--- Available data ---
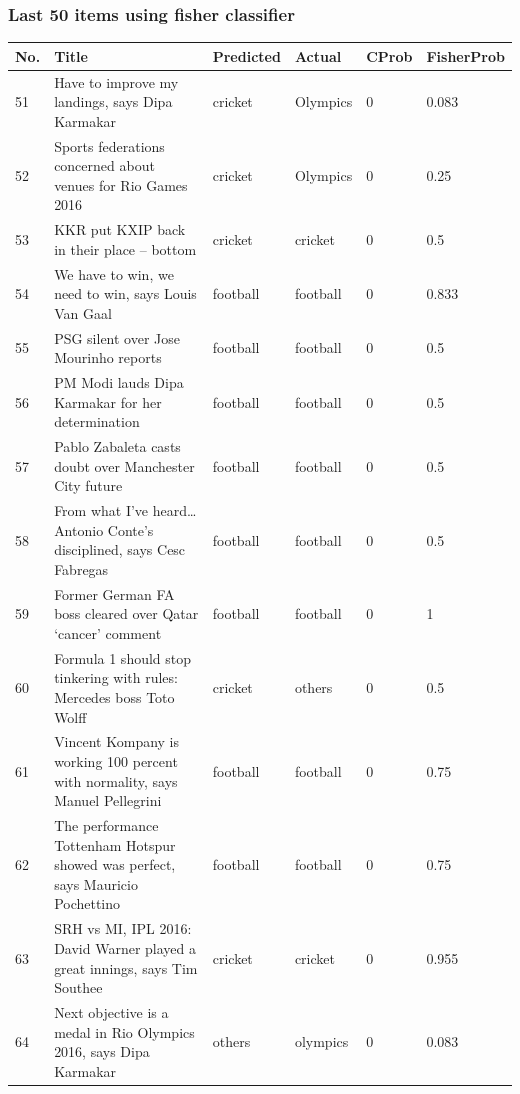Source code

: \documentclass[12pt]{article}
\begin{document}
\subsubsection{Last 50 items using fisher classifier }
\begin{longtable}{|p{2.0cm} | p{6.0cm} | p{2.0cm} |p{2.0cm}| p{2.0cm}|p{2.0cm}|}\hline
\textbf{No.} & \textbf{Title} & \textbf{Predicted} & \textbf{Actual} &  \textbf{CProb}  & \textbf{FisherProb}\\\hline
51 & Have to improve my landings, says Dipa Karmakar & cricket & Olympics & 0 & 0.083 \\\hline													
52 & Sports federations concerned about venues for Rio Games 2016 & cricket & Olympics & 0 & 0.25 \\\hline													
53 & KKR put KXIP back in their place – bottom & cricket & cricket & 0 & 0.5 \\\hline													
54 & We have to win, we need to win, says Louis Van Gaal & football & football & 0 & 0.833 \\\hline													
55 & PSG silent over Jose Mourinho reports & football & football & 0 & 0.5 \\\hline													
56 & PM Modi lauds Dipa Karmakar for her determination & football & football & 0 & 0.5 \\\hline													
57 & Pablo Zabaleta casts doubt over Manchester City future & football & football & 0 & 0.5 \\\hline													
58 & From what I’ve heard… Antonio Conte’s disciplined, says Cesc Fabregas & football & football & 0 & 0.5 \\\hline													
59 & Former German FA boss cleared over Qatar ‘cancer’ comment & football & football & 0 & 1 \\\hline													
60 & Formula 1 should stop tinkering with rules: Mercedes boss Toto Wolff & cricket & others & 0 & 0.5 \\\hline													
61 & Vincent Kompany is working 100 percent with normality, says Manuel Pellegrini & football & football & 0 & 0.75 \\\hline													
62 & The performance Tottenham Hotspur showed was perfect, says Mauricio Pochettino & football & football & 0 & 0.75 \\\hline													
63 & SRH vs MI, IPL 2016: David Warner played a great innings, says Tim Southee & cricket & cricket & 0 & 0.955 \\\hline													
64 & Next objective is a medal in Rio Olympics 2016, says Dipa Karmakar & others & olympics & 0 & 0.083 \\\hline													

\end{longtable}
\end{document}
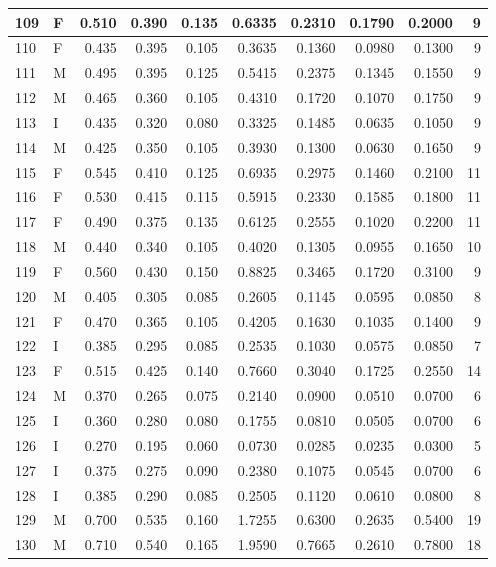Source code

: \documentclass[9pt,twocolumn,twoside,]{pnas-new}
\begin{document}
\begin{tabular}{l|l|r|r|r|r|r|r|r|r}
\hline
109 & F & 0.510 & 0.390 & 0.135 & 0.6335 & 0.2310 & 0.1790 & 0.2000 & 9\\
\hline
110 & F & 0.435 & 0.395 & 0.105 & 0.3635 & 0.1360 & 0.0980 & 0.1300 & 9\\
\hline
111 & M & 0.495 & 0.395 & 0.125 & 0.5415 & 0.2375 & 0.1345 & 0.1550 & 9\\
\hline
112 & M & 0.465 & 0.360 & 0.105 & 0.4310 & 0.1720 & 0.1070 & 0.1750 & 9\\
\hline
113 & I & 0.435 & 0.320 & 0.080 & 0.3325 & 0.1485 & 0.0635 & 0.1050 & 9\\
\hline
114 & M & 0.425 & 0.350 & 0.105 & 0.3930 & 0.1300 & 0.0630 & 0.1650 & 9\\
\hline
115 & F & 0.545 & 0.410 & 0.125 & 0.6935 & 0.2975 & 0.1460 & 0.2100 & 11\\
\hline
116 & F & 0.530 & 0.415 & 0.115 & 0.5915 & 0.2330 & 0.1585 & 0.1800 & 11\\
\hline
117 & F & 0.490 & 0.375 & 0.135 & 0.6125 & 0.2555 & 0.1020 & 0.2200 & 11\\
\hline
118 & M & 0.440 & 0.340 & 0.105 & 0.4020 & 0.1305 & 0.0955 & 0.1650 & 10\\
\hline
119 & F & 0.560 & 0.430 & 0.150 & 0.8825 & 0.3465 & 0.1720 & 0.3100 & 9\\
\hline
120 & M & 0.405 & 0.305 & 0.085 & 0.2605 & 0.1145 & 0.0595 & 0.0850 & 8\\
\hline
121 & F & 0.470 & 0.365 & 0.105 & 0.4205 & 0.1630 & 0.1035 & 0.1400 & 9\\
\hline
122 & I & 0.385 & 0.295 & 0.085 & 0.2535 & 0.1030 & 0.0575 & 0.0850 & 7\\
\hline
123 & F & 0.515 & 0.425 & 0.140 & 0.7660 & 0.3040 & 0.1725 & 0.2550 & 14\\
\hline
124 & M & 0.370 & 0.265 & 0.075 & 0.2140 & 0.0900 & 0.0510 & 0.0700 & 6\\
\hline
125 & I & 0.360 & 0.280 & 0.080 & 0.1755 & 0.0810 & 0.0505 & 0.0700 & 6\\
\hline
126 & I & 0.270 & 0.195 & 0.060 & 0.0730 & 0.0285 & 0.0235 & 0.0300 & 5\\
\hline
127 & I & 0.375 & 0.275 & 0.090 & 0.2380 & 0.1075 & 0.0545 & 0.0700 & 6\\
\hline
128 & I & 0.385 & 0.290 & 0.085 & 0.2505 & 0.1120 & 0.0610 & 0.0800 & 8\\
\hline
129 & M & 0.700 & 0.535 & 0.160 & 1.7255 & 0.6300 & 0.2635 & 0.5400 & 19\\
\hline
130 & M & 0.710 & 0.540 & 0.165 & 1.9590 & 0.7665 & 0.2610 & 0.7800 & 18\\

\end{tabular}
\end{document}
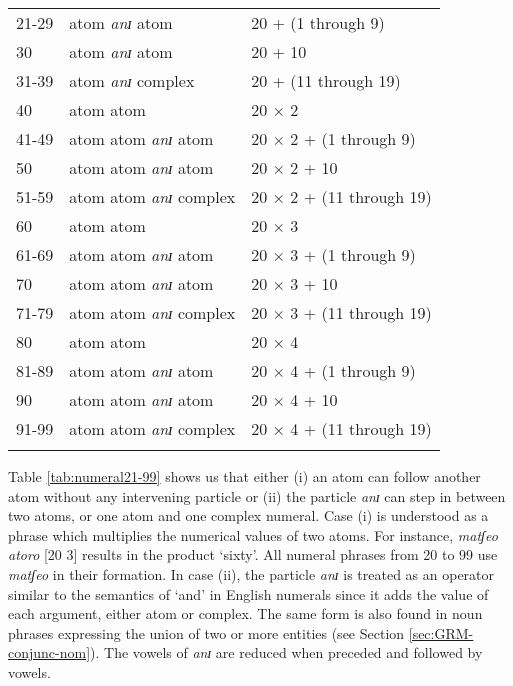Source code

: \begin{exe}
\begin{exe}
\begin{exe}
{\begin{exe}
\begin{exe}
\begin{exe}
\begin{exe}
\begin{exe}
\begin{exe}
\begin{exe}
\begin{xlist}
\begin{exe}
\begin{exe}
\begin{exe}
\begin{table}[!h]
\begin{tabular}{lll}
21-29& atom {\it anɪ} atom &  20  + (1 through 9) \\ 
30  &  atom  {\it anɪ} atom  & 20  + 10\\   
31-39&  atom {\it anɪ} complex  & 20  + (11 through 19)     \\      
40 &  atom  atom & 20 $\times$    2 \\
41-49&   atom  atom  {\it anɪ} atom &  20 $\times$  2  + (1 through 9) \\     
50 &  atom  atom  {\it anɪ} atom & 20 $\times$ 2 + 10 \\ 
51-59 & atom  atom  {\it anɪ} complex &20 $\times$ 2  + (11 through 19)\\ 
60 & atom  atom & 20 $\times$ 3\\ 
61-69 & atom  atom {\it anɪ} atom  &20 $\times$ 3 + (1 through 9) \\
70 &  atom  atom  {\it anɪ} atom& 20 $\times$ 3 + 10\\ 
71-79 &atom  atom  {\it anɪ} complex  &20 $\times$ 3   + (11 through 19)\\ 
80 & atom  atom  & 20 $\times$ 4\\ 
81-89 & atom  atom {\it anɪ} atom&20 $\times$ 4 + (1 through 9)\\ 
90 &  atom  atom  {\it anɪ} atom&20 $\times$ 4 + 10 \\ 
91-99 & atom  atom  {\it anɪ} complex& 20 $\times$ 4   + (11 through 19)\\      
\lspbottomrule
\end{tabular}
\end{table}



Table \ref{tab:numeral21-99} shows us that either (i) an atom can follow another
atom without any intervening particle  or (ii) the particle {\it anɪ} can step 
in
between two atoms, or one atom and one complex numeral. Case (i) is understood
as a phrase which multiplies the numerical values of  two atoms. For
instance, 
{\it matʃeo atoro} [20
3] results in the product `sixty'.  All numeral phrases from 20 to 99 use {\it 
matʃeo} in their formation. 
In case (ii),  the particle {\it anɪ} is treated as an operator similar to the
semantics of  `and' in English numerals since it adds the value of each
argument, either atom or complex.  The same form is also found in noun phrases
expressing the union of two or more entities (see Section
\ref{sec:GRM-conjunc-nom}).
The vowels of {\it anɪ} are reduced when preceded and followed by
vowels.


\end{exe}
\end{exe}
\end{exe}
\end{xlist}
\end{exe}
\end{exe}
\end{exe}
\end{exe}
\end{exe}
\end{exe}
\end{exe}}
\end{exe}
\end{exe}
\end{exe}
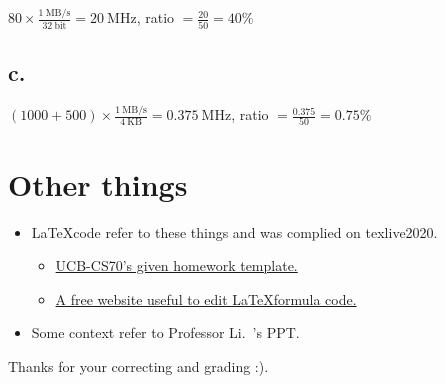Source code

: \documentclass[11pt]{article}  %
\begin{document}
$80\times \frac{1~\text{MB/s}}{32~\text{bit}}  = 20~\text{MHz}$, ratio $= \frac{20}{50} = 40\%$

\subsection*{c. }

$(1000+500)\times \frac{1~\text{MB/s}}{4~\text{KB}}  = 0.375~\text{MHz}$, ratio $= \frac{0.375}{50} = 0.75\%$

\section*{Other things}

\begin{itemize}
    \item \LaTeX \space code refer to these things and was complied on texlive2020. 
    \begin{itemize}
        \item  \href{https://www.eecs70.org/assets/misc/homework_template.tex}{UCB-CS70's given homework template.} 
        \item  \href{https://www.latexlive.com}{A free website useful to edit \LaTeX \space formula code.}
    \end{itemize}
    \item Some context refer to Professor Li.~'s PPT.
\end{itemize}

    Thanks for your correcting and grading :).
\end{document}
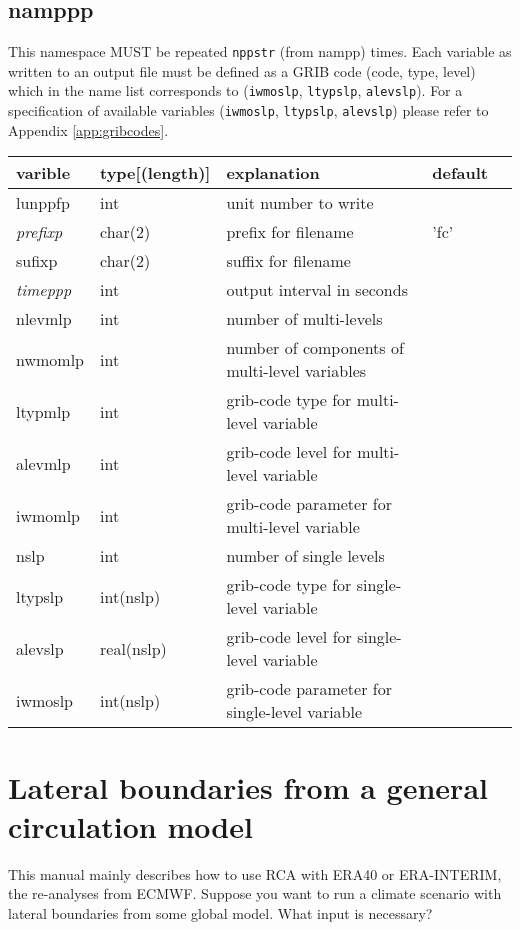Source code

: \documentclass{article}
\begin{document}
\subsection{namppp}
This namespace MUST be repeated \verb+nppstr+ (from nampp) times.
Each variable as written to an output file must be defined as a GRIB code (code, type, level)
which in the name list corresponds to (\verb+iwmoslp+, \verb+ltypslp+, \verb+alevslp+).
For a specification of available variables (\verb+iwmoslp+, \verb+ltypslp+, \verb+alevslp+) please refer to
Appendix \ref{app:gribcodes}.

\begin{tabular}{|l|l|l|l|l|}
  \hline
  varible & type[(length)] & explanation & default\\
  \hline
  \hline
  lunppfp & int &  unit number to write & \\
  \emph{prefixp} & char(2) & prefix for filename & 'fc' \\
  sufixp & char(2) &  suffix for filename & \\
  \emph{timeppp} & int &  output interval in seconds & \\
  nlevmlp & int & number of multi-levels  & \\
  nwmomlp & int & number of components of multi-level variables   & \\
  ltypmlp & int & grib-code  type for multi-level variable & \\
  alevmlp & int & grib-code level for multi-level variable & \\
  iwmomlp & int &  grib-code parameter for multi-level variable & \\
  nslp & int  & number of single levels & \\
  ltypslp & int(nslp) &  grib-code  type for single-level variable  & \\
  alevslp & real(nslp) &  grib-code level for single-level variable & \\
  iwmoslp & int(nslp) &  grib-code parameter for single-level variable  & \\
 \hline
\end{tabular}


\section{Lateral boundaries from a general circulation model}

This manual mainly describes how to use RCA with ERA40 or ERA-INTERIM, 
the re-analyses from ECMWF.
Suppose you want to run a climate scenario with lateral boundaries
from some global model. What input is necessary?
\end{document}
---
## Required work
Print once more, exactly, the lines that start at the top of the records above and end at the line with "61 & Vincent", skipping all pictures.

## Exercise result
Source code

: \documentclass[12pt]{article}
\begin{document}
\subsubsection{Last 50 items using fisher classifier }
\begin{longtable}{|p{2.0cm} | p{6.0cm} | p{2.0cm} |p{2.0cm}| p{2.0cm}|p{2.0cm}|}\hline
\textbf{No.} & \textbf{Title} & \textbf{Predicted} & \textbf{Actual} &  \textbf{CProb}  & \textbf{FisherProb}\\\hline
51 & Have to improve my landings, says Dipa Karmakar & cricket & Olympics & 0 & 0.083 \\\hline													
52 & Sports federations concerned about venues for Rio Games 2016 & cricket & Olympics & 0 & 0.25 \\\hline													
53 & KKR put KXIP back in their place – bottom & cricket & cricket & 0 & 0.5 \\\hline													
54 & We have to win, we need to win, says Louis Van Gaal & football & football & 0 & 0.833 \\\hline													
55 & PSG silent over Jose Mourinho reports & football & football & 0 & 0.5 \\\hline													
56 & PM Modi lauds Dipa Karmakar for her determination & football & football & 0 & 0.5 \\\hline													
57 & Pablo Zabaleta casts doubt over Manchester City future & football & football & 0 & 0.5 \\\hline													
58 & From what I’ve heard… Antonio Conte’s disciplined, says Cesc Fabregas & football & football & 0 & 0.5 \\\hline													
59 & Former German FA boss cleared over Qatar ‘cancer’ comment & football & football & 0 & 1 \\\hline													
60 & Formula 1 should stop tinkering with rules: Mercedes boss Toto Wolff & cricket & others & 0 & 0.5 \\\hline													
61 & Vincent Kompany is working 100 percent with normality, says Manuel Pellegrini & football & football & 0 & 0.75 \\\hline													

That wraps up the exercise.